Installation-free Usage¶
This example shows how to use the Hadoop Distributed Cache (DC) to distribute Python packages, possibly including Pydoop itself, to all cluster nodes at job launch time. This is useful in all cases where installing to each node is not feasible (e.g., lack of a shared mount point). Of course, Hadoop itself must be already installed and properly configured in all cluster nodes before you can run this.
Source code for this example is available under examples/self_contained
.
Example Application: Count Vowels¶
The example MapReduce application, vowelcount
, is rather trivial: it counts
the occurrence of each vowel in the input text. Since the point here
is to show how a structured package can be distributed and imported,
the implementation is exceedingly verbose.

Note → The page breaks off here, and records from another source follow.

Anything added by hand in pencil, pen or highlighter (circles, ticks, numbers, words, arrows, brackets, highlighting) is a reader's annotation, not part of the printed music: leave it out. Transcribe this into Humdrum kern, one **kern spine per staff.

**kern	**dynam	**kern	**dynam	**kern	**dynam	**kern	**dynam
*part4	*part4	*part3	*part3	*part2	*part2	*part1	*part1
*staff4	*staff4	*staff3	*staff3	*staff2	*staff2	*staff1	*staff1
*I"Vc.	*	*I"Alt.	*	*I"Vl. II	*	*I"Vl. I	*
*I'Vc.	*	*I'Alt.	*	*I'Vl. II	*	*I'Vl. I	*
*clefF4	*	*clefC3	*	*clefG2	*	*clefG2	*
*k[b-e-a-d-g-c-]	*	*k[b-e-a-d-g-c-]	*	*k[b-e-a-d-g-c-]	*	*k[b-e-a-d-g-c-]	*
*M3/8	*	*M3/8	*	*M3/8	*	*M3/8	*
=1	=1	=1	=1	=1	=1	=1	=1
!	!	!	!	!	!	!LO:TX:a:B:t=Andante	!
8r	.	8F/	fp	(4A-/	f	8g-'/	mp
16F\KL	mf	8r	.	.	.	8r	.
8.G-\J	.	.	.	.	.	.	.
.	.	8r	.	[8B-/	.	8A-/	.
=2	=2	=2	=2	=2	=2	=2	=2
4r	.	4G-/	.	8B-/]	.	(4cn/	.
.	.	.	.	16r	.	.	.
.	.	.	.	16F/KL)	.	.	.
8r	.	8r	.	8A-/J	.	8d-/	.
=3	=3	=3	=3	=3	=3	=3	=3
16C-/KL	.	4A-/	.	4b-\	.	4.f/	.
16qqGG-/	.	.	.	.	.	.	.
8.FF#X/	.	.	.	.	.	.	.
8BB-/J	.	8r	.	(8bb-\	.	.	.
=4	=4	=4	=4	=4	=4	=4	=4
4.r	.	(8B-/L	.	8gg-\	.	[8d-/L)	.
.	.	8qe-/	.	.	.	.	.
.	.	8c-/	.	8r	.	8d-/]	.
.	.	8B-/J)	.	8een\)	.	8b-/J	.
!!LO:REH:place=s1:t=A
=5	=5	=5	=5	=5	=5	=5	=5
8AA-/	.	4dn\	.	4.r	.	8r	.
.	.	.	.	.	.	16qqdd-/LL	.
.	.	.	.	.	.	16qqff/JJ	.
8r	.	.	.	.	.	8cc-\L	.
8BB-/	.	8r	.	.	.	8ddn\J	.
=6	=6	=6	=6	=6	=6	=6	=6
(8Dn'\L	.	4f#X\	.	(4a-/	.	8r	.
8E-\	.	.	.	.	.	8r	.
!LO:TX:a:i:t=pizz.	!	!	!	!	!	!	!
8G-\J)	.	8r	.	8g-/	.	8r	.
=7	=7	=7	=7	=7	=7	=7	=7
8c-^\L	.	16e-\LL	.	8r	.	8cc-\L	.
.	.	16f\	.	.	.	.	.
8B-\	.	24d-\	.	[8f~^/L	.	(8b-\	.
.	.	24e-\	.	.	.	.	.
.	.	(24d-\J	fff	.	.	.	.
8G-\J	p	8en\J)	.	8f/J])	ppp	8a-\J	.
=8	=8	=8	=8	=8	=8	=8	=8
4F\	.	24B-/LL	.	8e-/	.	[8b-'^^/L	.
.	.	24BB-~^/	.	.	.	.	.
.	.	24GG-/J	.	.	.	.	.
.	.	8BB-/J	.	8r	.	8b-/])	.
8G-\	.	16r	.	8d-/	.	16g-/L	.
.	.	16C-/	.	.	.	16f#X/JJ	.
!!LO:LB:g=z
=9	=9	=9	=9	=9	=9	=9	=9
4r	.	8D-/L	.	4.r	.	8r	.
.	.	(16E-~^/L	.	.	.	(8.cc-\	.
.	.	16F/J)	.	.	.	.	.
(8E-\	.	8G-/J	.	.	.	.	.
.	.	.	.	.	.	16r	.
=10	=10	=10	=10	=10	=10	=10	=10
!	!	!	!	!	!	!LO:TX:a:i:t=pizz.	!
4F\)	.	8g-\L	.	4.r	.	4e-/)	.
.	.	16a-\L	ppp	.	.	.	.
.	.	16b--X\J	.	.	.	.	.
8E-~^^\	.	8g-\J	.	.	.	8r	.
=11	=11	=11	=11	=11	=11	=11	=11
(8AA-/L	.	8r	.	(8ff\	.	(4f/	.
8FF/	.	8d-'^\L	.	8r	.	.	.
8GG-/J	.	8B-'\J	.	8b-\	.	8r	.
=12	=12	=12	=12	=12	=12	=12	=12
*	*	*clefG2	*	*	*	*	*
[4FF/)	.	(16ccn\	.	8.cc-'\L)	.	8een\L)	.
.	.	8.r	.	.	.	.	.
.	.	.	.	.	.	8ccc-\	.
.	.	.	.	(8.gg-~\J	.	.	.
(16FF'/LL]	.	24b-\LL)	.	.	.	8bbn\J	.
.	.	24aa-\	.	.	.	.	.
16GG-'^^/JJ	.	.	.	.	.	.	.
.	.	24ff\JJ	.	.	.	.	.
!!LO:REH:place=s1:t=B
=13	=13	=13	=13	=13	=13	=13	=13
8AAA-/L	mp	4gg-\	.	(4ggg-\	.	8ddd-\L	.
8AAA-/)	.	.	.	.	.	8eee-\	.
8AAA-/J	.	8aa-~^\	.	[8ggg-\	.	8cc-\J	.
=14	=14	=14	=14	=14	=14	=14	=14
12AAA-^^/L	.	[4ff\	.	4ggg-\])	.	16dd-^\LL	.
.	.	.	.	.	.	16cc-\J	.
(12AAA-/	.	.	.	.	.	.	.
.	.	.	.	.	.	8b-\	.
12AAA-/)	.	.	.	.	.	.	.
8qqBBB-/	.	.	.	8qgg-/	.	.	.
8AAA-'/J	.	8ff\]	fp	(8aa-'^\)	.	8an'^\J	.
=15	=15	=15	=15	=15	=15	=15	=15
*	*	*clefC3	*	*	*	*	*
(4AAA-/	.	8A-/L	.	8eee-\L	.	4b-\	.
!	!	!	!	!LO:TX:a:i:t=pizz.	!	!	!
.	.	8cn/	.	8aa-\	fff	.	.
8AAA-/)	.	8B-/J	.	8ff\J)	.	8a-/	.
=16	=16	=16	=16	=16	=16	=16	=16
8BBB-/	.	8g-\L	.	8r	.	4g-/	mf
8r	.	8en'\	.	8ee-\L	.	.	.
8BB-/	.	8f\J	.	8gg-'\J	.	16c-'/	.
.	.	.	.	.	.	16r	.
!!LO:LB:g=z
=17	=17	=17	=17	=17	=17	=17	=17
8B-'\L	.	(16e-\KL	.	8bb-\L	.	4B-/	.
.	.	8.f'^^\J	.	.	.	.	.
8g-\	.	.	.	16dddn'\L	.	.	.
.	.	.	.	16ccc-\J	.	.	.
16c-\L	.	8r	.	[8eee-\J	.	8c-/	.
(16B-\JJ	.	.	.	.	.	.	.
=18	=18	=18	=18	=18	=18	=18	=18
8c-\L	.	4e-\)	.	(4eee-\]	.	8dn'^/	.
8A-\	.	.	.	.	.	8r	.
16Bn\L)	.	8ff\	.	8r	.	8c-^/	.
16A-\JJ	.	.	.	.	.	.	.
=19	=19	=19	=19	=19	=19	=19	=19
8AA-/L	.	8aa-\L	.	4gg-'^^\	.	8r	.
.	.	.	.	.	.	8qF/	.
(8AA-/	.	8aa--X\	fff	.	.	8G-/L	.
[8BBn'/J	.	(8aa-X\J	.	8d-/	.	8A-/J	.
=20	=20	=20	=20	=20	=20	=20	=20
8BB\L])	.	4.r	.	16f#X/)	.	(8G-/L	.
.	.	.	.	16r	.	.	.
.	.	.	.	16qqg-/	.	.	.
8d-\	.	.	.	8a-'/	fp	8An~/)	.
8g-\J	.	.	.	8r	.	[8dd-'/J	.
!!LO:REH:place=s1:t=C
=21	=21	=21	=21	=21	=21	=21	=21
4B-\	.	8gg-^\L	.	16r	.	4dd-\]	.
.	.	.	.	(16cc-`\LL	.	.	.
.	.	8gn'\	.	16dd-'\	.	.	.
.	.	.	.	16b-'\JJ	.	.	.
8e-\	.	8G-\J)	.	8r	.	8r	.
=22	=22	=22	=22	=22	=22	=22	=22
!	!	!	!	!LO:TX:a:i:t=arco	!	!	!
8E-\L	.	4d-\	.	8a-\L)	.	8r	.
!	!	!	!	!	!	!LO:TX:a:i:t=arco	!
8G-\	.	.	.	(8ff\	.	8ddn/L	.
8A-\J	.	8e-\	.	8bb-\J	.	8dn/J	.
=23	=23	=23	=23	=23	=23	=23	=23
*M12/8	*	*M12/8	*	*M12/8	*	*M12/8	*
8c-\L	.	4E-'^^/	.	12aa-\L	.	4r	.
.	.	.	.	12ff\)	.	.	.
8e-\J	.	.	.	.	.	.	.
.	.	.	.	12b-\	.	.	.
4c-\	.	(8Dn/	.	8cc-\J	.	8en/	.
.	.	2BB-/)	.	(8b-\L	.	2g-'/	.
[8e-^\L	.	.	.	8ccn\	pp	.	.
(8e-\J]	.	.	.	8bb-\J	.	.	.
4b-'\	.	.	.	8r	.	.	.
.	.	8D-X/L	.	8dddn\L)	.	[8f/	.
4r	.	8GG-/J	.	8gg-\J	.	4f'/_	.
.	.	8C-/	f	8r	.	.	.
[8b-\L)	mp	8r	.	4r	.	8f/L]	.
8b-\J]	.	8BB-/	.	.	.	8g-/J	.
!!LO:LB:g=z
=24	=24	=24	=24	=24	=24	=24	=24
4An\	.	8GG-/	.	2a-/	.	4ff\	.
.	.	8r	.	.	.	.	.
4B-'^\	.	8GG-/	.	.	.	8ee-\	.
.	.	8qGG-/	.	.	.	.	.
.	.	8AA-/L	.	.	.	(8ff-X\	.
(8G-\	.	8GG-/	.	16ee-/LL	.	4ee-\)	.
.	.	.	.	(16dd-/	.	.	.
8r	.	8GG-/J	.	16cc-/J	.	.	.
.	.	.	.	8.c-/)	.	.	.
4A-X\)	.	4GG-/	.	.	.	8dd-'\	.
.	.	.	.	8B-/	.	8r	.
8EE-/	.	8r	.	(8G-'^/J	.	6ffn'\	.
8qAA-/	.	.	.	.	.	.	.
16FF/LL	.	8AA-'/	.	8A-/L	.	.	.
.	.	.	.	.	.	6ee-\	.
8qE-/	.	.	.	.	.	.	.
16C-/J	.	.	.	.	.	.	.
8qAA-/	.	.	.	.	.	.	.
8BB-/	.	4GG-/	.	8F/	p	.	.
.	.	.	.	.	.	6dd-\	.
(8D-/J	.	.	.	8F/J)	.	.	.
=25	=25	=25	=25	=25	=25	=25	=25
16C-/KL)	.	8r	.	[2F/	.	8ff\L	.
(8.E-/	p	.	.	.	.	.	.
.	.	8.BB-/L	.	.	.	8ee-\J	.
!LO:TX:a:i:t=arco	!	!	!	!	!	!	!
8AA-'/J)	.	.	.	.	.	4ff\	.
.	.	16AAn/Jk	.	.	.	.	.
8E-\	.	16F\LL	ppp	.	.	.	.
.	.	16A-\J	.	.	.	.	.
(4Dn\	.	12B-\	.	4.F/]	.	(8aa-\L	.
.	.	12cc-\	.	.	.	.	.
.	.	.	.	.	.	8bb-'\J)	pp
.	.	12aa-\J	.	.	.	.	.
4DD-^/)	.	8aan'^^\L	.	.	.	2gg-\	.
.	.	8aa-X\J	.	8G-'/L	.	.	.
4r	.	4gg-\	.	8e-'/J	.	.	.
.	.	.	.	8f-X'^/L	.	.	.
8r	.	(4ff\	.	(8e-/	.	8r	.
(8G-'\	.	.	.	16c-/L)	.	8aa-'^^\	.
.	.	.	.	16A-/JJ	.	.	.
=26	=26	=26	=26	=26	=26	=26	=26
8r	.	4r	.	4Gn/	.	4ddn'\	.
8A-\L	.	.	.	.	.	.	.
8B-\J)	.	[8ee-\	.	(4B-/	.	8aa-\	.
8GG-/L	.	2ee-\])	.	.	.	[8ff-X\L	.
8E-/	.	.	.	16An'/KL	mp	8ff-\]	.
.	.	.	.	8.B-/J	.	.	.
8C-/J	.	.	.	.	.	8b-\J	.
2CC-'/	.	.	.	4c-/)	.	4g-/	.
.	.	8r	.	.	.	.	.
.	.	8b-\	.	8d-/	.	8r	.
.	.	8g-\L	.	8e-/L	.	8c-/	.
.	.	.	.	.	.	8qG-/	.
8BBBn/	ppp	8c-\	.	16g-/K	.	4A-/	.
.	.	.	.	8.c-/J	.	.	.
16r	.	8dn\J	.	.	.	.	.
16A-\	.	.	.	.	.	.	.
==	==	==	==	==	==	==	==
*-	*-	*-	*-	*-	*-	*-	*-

_VOWELS = set("AEIOUYaeiouy")
def is_vowel(c):
return c in _VOWELS
class Mapper(api.Mapper):
def map(self, context):
for c in context.value:
if is_vowel(c):
context.emit(c.upper(), 1)
class Reducer(api.Reducer):
def reduce(self, context):
s = sum(context.values)
context.emit(context.key, s)
How it Works¶
The DC supports automatic distribution of files and archives across the cluster at job launch time. This feature can be used to dispatch Python packages to all nodes, eliminating the need to install dependencies for your application, including Pydoop itself:
pydoop submit --upload-archive-to-cache vowelcount.tgz \
--upload-archive-to-cache pydoop.tgz [...]
The pydoop.tgz
and vowelcount.tgz
archives will be copied to
all slave nodes and unpacked; in addition, pydoop
and
vowelcount
symlinks will be created in the current working
directory of each task before it is executed. If you include in each
archive the contents of the corresponding package, they will be
available for import:
cd examples/self_contained/vowelcount
tar cfz ../vowelcount.tgz .
The archive must be in one of the formats supported by Hadoop: zip, tar or tgz.
Note
Pydoop submit automatically builds the name of the symlink that
points to the unpacked archive by stripping the last extension.
Thus, foo.tar.gz
will not work as expected, since the link will
be called foo.tar
. Always use the .tgz
extension in this
case.
The example is supposed to work with Pydoop and vowelcount not installed on the slave nodes (you do need Pydoop on the client machine used to run the example, however).